I was twelve years old when it happened. Our village was attacked at sundown. My friends Tumaini and Amina had joined me in exploring the forest. We spent the day swimming in the river, picking fruits and climbing trees. Little did we know this would be the last day we enjoyed our childhood. We made our way home happy but pensive. Our parents would have our hides for disobeying them and going into the forest.

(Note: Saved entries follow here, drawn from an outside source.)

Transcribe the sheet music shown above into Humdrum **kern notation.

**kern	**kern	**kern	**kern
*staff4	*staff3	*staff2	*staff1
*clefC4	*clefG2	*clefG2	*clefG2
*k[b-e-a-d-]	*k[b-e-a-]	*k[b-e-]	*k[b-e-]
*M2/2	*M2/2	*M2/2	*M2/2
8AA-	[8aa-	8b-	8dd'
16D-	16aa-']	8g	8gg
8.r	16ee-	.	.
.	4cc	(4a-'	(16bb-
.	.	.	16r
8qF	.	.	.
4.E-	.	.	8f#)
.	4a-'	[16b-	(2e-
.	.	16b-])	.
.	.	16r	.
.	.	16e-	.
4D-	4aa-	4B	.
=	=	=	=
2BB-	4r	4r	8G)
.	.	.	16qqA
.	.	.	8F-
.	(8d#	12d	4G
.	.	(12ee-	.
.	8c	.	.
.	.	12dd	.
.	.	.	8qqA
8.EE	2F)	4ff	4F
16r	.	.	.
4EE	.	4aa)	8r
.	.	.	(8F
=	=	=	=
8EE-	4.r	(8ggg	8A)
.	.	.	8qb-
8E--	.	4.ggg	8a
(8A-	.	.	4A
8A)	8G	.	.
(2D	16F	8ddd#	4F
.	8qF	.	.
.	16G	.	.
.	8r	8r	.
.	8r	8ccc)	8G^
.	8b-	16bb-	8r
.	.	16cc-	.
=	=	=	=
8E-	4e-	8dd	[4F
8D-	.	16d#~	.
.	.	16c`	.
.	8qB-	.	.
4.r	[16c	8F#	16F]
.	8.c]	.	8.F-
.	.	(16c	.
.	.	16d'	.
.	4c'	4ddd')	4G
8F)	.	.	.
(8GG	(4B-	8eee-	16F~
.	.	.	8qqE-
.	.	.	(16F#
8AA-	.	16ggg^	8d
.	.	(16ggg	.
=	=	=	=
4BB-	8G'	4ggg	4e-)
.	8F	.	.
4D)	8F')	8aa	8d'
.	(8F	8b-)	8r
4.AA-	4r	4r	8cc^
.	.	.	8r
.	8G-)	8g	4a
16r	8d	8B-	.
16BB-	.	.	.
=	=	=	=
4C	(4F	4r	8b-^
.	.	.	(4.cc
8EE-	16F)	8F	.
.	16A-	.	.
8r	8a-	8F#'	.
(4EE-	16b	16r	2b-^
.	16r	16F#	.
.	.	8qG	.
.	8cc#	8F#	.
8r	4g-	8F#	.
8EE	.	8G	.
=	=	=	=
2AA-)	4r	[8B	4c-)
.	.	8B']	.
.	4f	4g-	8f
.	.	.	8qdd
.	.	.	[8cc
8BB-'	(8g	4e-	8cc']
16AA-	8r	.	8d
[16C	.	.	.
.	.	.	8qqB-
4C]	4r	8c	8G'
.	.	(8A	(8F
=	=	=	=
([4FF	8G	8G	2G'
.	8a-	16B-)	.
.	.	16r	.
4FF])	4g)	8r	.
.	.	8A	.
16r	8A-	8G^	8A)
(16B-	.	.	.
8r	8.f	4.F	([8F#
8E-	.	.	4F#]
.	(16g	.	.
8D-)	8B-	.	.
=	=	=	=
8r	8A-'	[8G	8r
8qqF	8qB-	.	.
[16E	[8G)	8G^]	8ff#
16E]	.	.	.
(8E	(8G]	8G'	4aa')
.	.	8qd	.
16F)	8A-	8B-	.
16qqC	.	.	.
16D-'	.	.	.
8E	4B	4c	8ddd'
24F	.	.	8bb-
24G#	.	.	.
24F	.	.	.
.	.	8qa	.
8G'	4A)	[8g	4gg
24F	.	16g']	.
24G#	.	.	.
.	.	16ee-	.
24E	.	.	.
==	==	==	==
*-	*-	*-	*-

As we approached the village, we heard loud screams. Everyone was running around, houses were on fire. Men with guns and army uniforms stood watching the chaos and laughing. They took the children and put them into large trucks. Any parent that objected was shot. They had to watch as they drove off with us. They took us to a campsite somewhere in the forest. Scared and confused, we huddled together as they explained what they wanted from us.  We now belonged to them. We were to do anything and everything they told us.

For days, we were beaten and tortured. I dreamt of the days when I knew no pain. The more we resisted them, the worse the beatings got. I watched as the children I grew up with died, their bodies thrown into the fire. Two weeks after our abduction, I held a gun for the first time.  Was asked to shoot my friend Tumaini. He had failed to adapt to the rules. I had two choices, kill or be killed. I closed my eyes and pulled the trigger. The first life I ever took was of my friend.

After months of training, I was sent on raiding missions. Killing became second nature to me. The smell of blood and burning flesh no longer bothered me. All that mattered was I did what I was asked and avoided torture. Thoughts of my family ceased to cross my mind. They were dead to me. I watched my friend Amina die. She had just turned fourteen. They said it was time she became a woman. They made us watch as they used her body over and over, brutally. The next day she took her own life. The pain and shame inflicted was too much to bear. I was now all alone, all my friends were gone.

We had to go on a raid to get new children to train. I dreaded this mission. I could not take a child and put them through all I underwent.  We got to the village and as we grabbed the children, one man stood to fight.  I found myself looking into the eyes of my father. This was his new home and we were about to destroy it again. Once again I had two choices, kill or be killed, my own flesh or my new job.

My pain, my memories all flooded my mind. I saw a way out of this life of being a child soldier. I knew this would not end well. I thought of what I would have been. My family all gone and here I was to kill my own father. Something inside me snapped and I turned the gun on my comrades. Enough was enough. I fell a few of them before a bullet hit me, my father’s face the last image I would ever see. The life of a child soldier.